Threats were divided into two categories: expressive and instrumental.(11) Expressive threats are primarily used to regulate affect in the threatener and are often inferred through the ventilation of anger or frustration (an example from our study: “I’ll wreck his business!!!”). Instrumental threats are used to control or influence the behavior of the victim through an aversive outcome (an example from our study: “Don’t ever call me crazy. I don’t want to hurt you like I did the others”). Forty women made expressive threats, and 42 made instrumental threats. Most women made both expressive and instrumental threats. The threats were followed by personal violence toward the victim in 15 (30%) cases, which is the true-positive rate. The false-positive rate would therefore be 70 percent. There was, however, a falsenegative rate of 15 percent (n= 3), which refers to the female stalkers who became personally violent who did not communicate a threat beforehand. There was no significant relationship between prior sexual intimacy and the presence of a threat (X2 [1, n = 77] = 1.16, p = .281).
Violence Toward Person and Property
Violence was defined as “an intentional act of aggression directed toward a specific human being or property which physically injures or damages, or is likely to physically injure or damage, the person or property” (Ref. 12, p 6). Twenty-five percent (n= 20) of the female stalkers were physically violent toward the victims.

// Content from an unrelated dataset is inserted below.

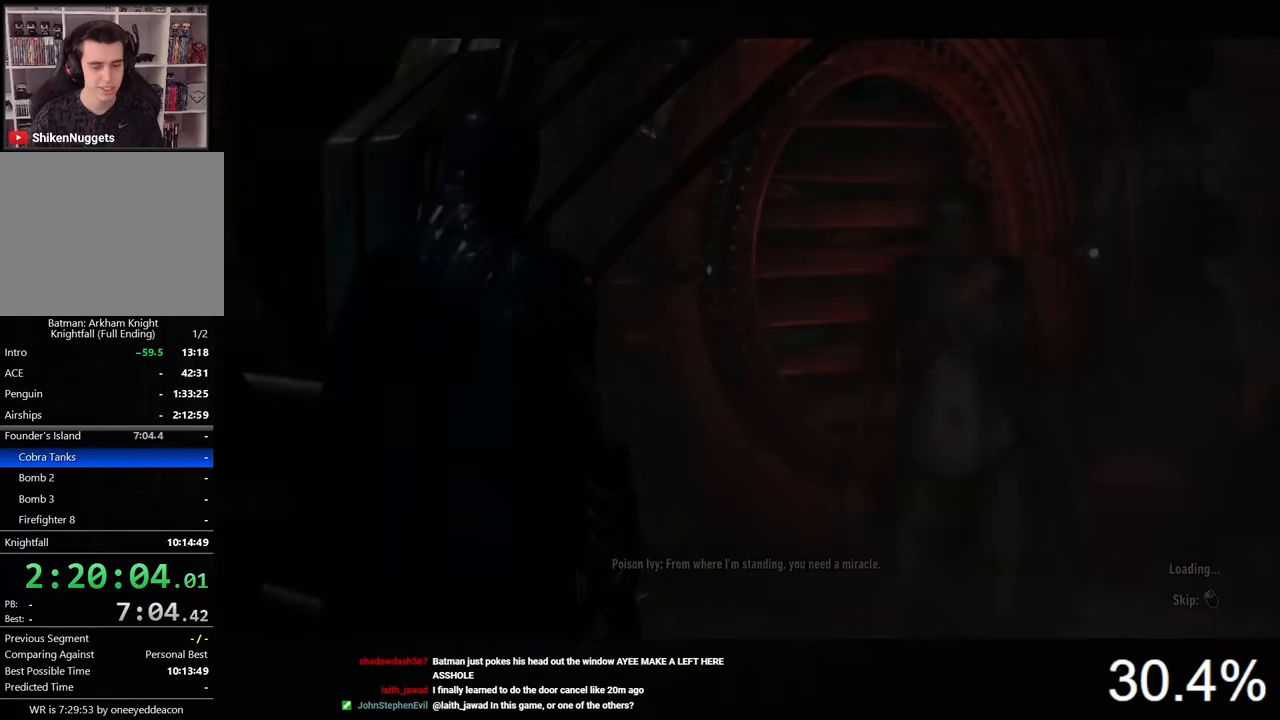
{"keys": [], "mouse": [], "mouse_move": "still", "events": [[33, "mouse_left", "up"]]}
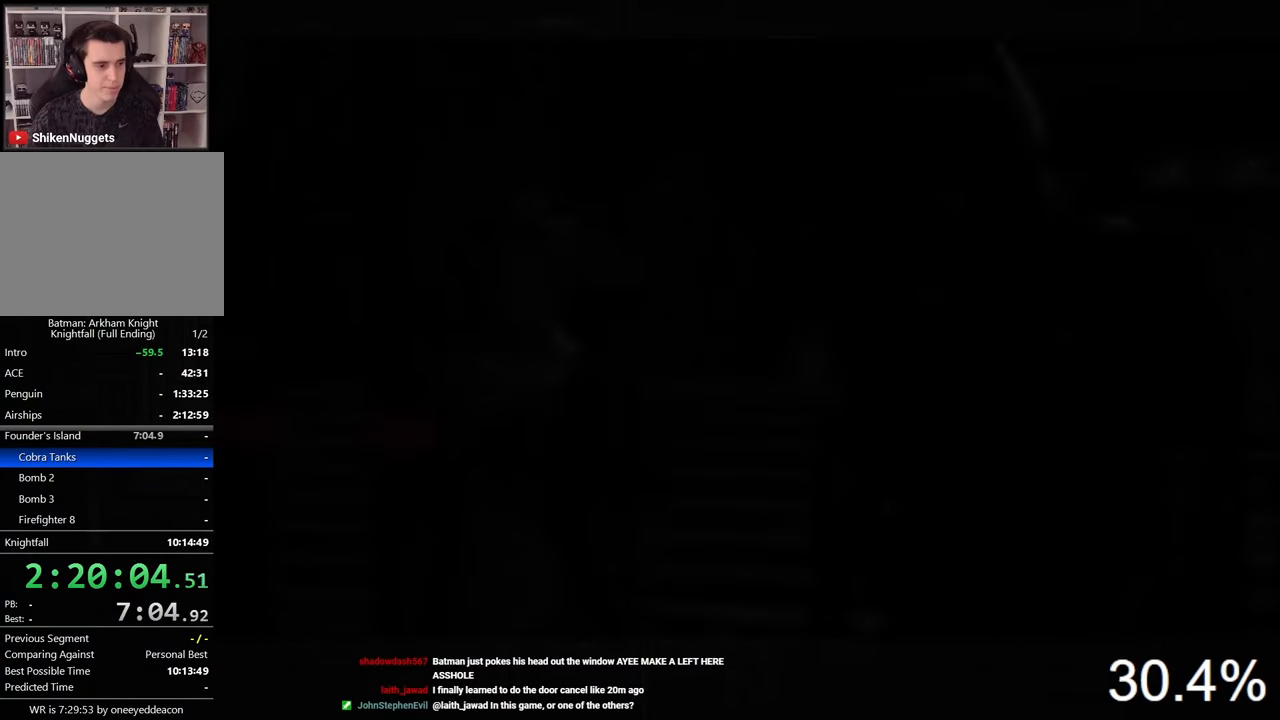
{"keys": [], "mouse": [], "mouse_move": "still", "events": []}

Other aspects of violent behavior were reported for only a small subsample of women and are represented in Table 3. In most cases when data were available, the injury to the victim did not require medical care. When a weapon was used, it was usually a knife, gun, or automobile. Other weapons included a brick, rock, purse, book, garden hoe, and portable electric fan. There were 83 victims in this study, and 3 were killed by their female stalkers. In most cases the violence was affective (emotional, reactive) rather than predatory (unemotional, planned).(13–14) All of the homicides were predatory when analyzed according to forensic criteria.(14)
There was a significant relationship between prior sexual intimacy and violence toward the victim (X2 [1, n= 77] = 10.62, p < .05). The strength of this relationship was moderate (Ø =.37, p<.05). Fiftyfive percent of the prior sexual intimates were violent; 15 percent of the remainder of the sample were violent. Acquaintance status and violence toward the victim was also significantly related (X2 [1, n=79]= 4.02, p < .05). The strength of this relationship was mild (Ø = .23, p < .05). There was no significant relationship between stranger status and violence. The presence of a threat and subsequent acts of violence toward the victim was positively and significantly related (X2 [1, n= 76] = 4.30, p < .05). The strength of this relationship was mild (Ø = .24, p < .05).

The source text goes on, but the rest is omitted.